Page 1 of 1

RSS v Site Parsing

Posted: Fri May 13, 2005 4:54 am
by malcolmboston
im atm building a parser for web-sites to extract data i want...

however i am pretty much doing exactly what an RSS feed does except with gile_get_contents and then preg to extract the exact segments i want directly from html code, not in the RSS way.

From my first thoughts, RSS has the advantage of having pre-defined "headers" such as <item>item here</item><description>desc here</here> which makes it much more "standardised" to parse.

Is the way im doing it an acceptable method? i prefer my way as alot of sites still dont have RSS and my class has the ability to parse anything based on [passed arguments of what to parse...

your thoughts please..

Posted: Fri May 13, 2005 4:59 am
by onion2k
RSS and Atom are preferable by a long margin. If the webmaster of the site you're extracting data from changes the code even a little bit then your parser will stop getting the right data, and you'll have to change it. That's the whole point of RSS: It's well defined.

Posted: Fri May 13, 2005 5:05 am
by malcolmboston
that was my first thought, however the sites i require to parse have no RSS feeds and are very unlikely to ever develop them...

... would you recommend building something like

Code: Select all

if ($_GET['rss_avail'] == TRUE)
{
  // use rss methodology
}
else
{
  // use my custom parser
}
or should i just do it with my own parser?

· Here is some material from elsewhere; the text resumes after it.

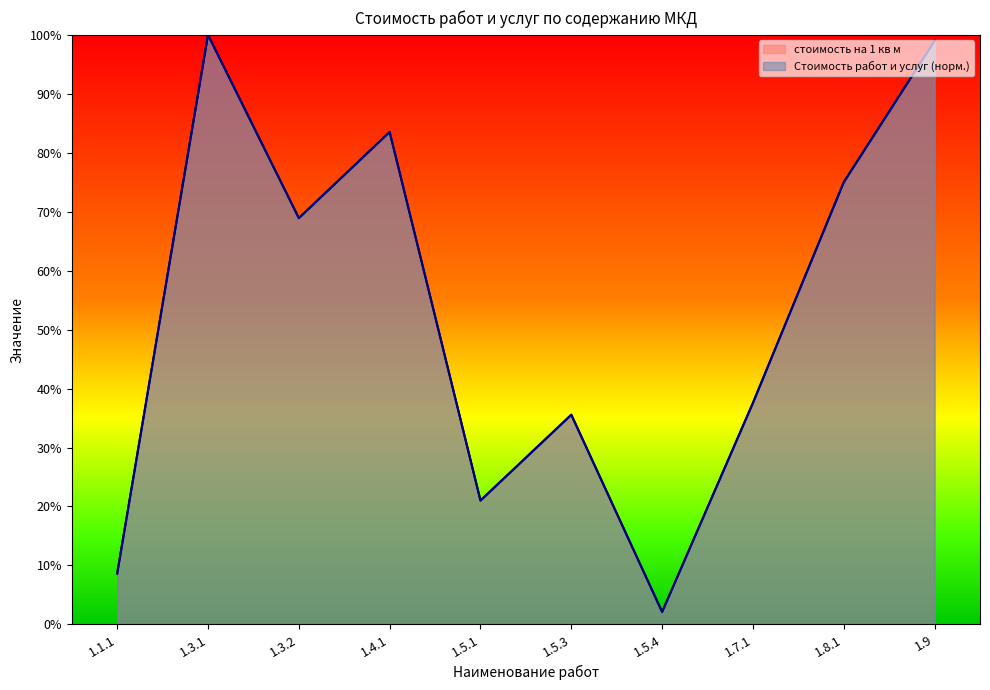

Read the стоимость на 1 кв м value at 1.8.1.

0.8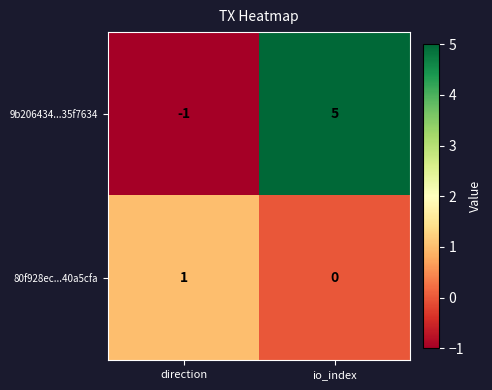

Which series has the largest total across all categories?

9b206434...35f7634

Posted: Fri May 13, 2005 5:25 am
by onion2k
If the site has an RSS feed then I would use it. If it doesn't then I'd ask them to get one. Also, be aware that some companies get terribly annoyed by people taking their data without permission. Just because it's freely available online doesn't necessarily mean you're free to reuse what you're getting.

Grouper

Posted: Wed May 25, 2005 10:39 am
by Simulacrum
Your approach would be more valuable if you were able to convert the data of interest into an RSS feed. Then, you have a world of new options (Plug. into a desktop reader, get notifications of new content, aggregate with other feeds, etc.).

I would suggest taking a look at the sourcecode for grouper http://www.geckotribe.com/rss/grouper/manual/, if you want to develop parsers for multiple sites. Grouper comes equipped with knowledge of how to harvest data from the Google and Yahoo news HTML pages.

I liked the Grouper solution because it *almost* reduced the knowledge required to parse a site down into an assoc. array containing a smart RegEx expression.

However, as noted, these solutions are fragile, since they depend on particular HTML patterns remaining present.